PROVIDED MATERIAL

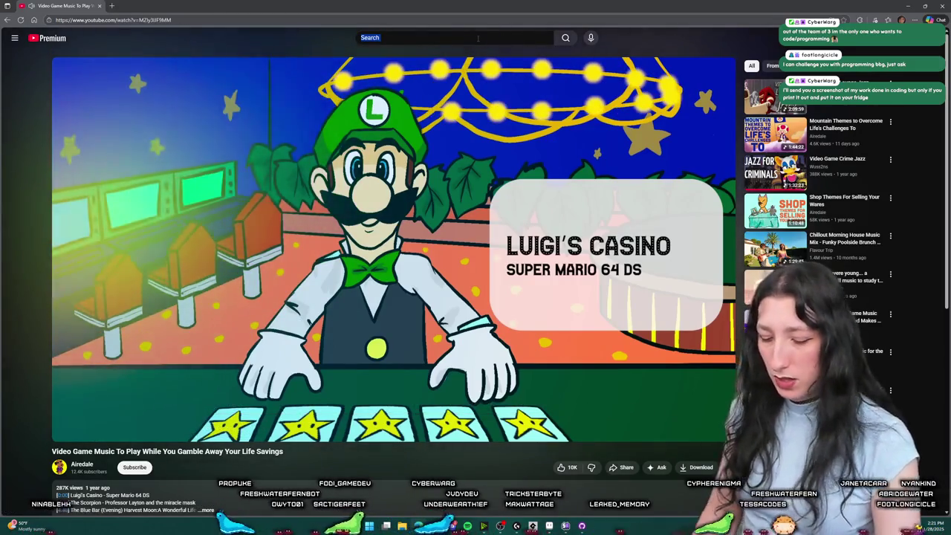
type("jazz to do crime to")
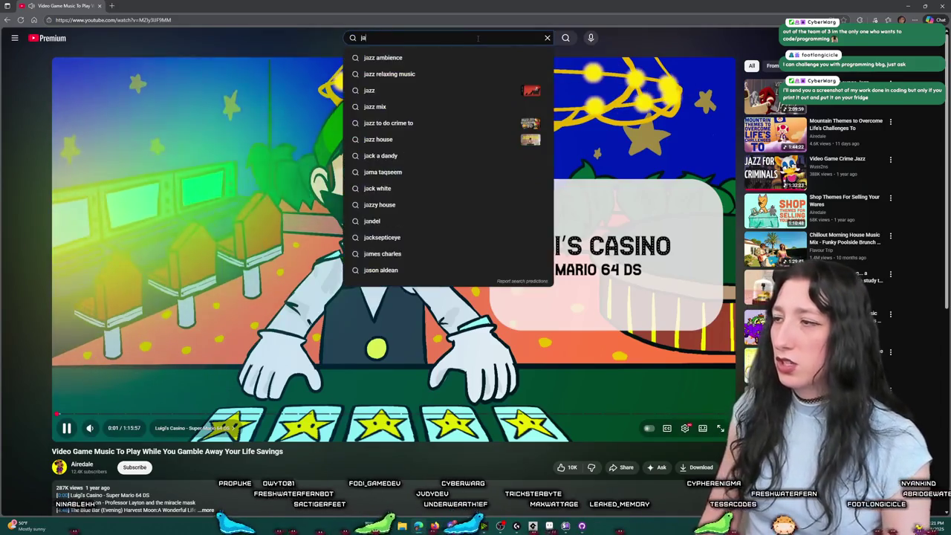
key("Return")
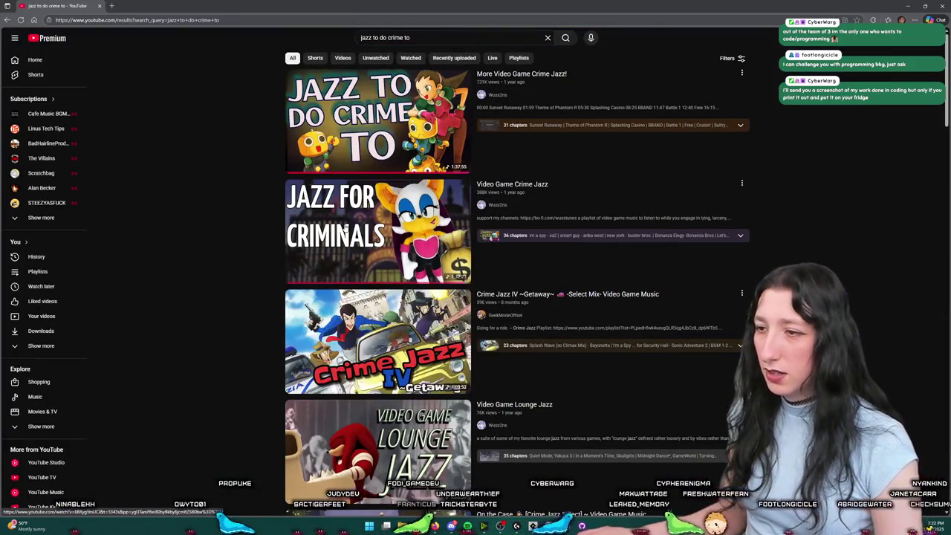
left_click(289, 388)
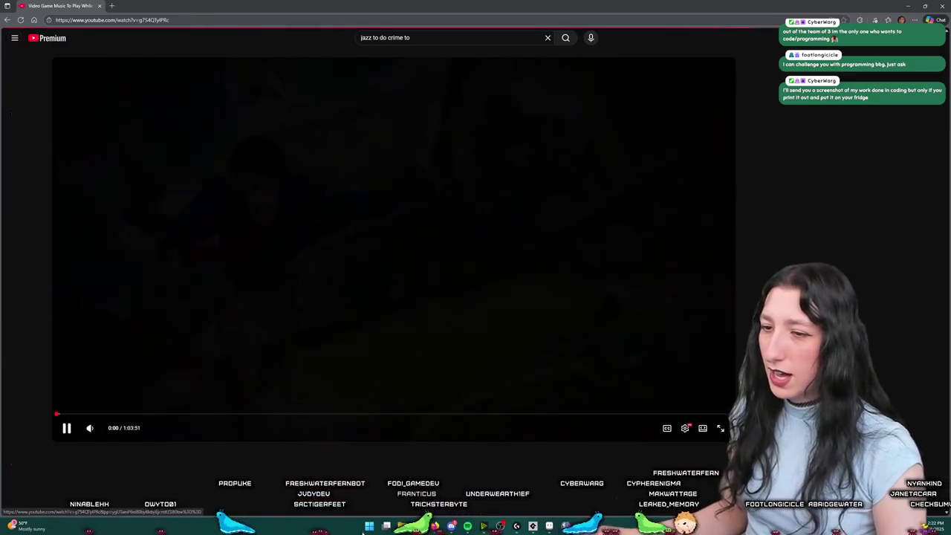
key("super+Left")
key("alt+Tab")
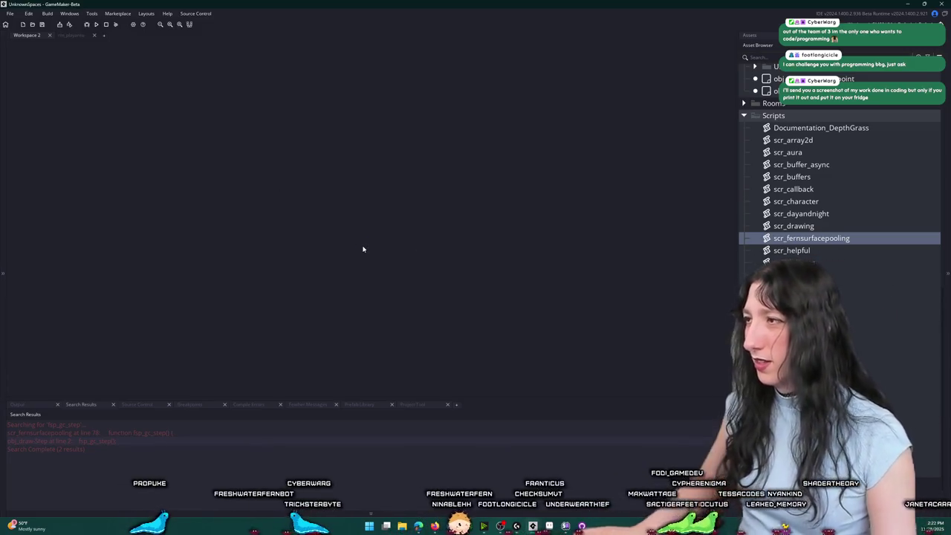
Step: Open the scr_world_chunks script and expand its editor to fill the workspace
key("ctrl+t")
type("ur")
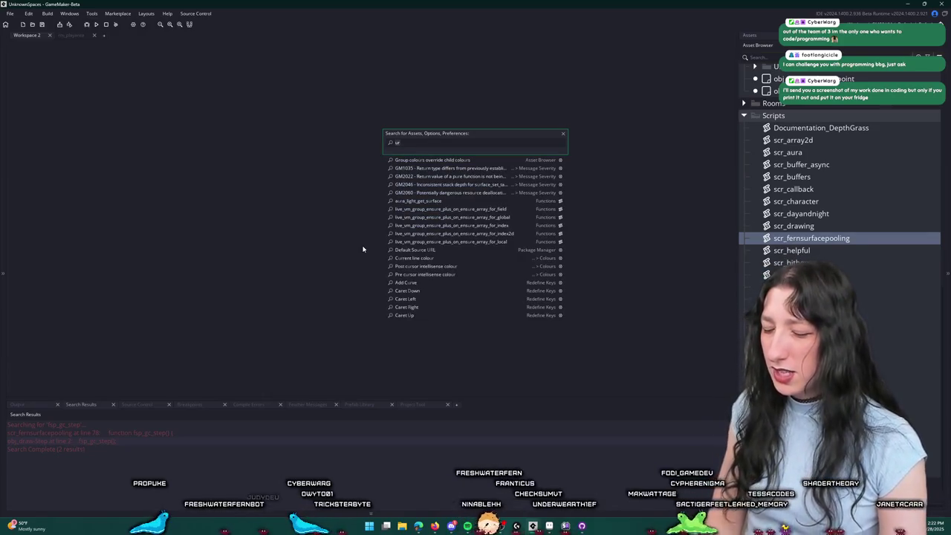
type("_ch")
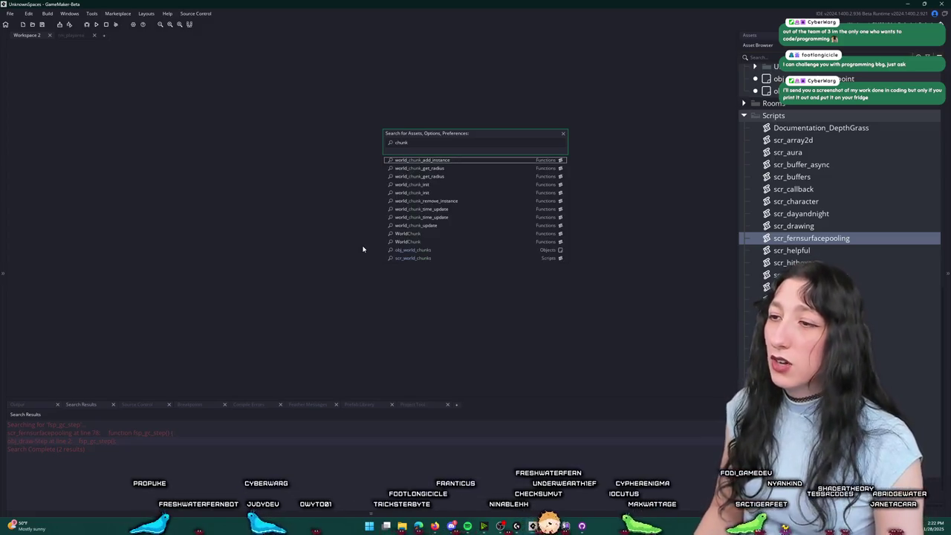
key("Return")
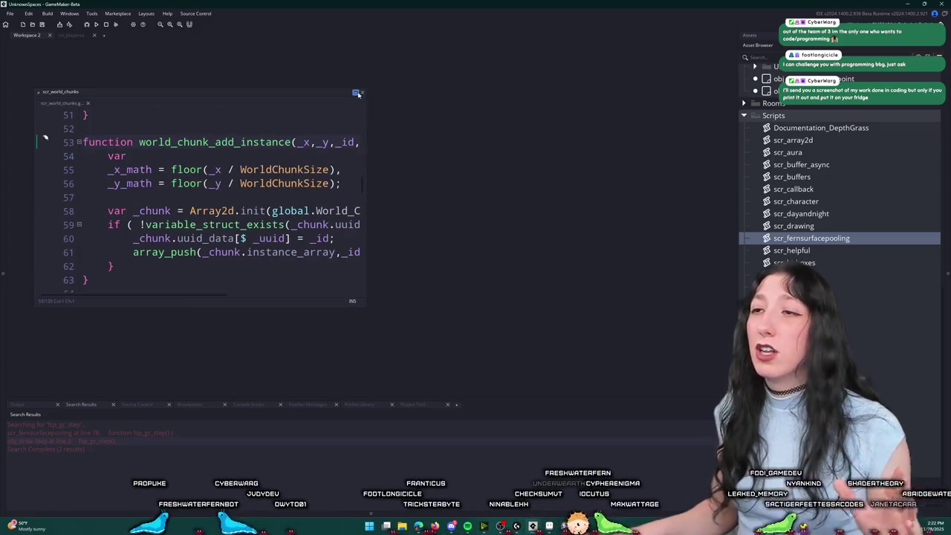
left_click(357, 94)
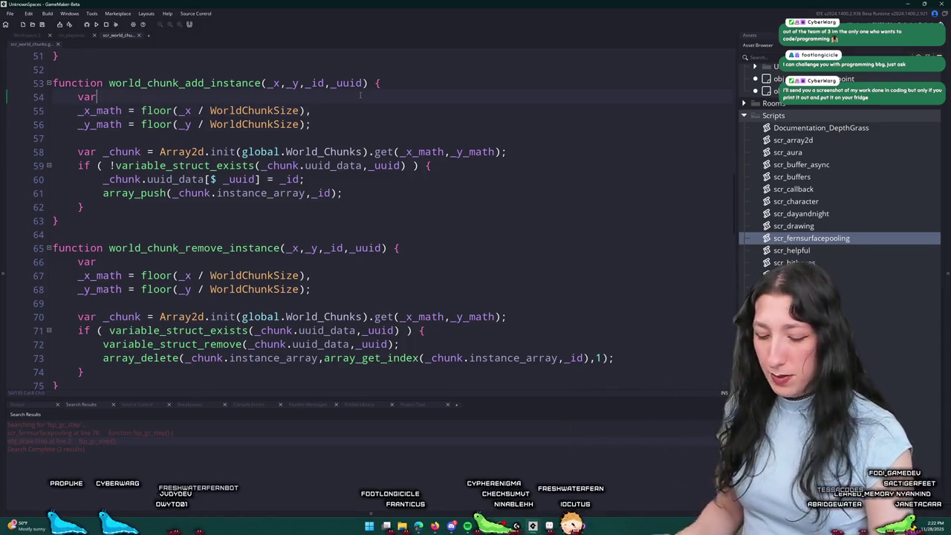
Step: Open the obj_networking object editor
key("ctrl+t")
type("obj_net")
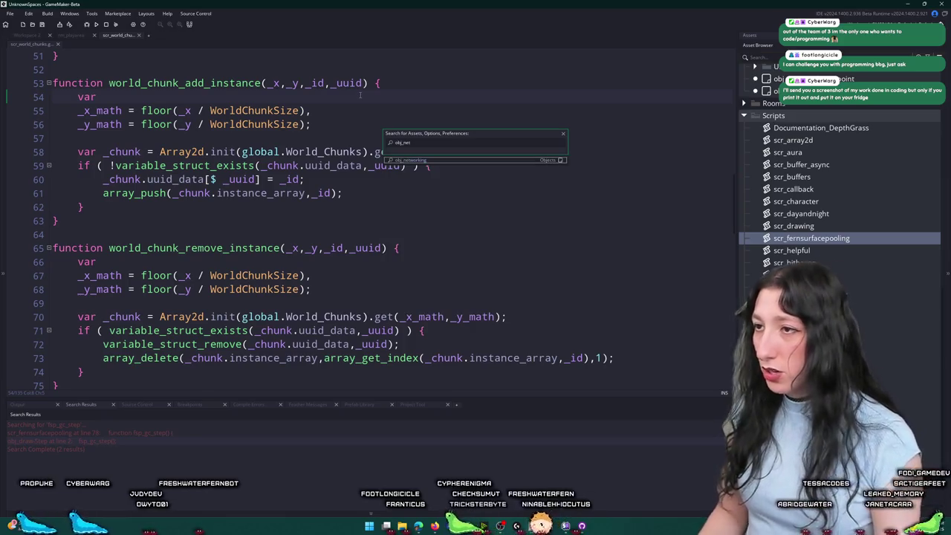
key("Return")
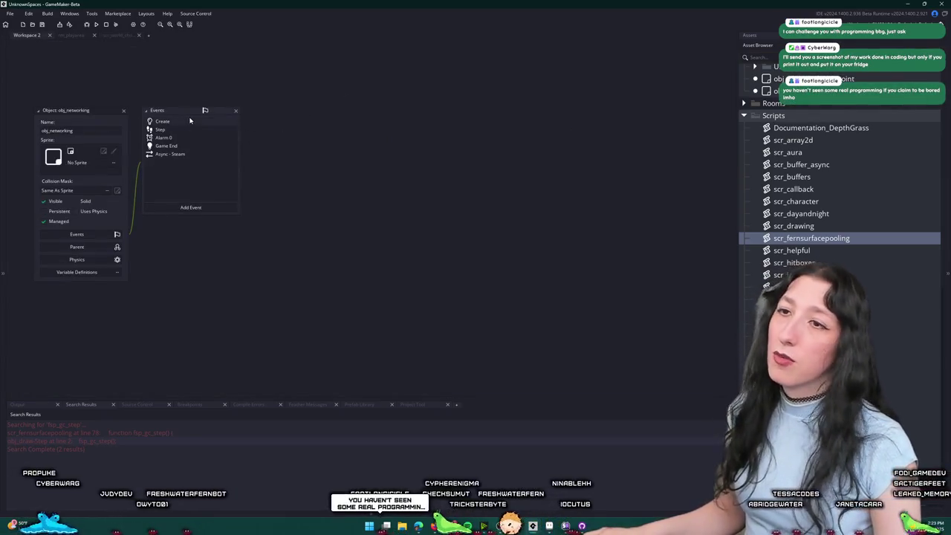
Step: Open obj_networking's Create event code at full size, with the caret at the end of line 4
left_click(190, 120)
left_click(574, 111)
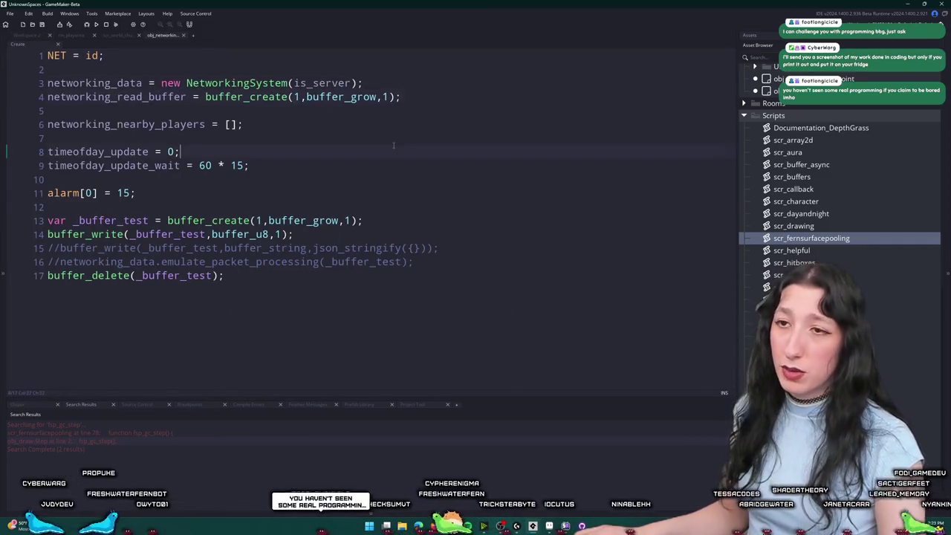
left_click(448, 101)
Step: Add world_name = "default"; after WorldChunks = id; in obj_world_chunks' Create event, then return to obj_networking
key("ctrl+t")
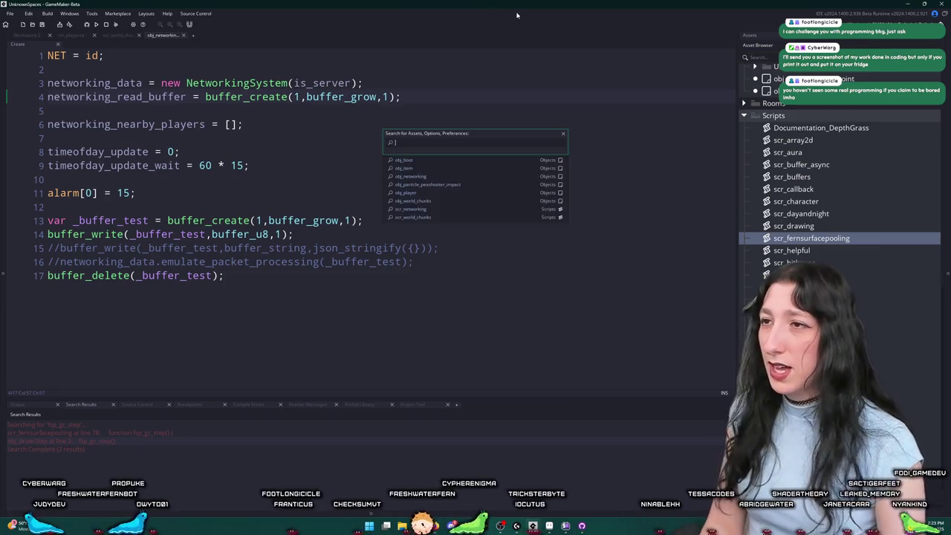
type("obj_w")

TASK DIRECTIONS
The reply should contain every line of the material exactly, and no images.

TASK ANSWER
type("jazz to do crime to")
key("Return")
left_click(289, 388)
key("super+Left")
key("alt+Tab")
Step: Open the scr_world_chunks script and expand its editor to fill the workspace
key("ctrl+t")
type("ur")
type("_ch")
key("Return")
left_click(357, 94)
Step: Open the obj_networking object editor
key("ctrl+t")
type("obj_net")
key("Return")
Step: Open obj_networking's Create event code at full size, with the caret at the end of line 4
left_click(190, 120)
left_click(574, 111)
left_click(448, 101)
Step: Add world_name = "default"; after WorldChunks = id; in obj_world_chunks' Create event, then return to obj_networking
key("ctrl+t")
type("obj_w")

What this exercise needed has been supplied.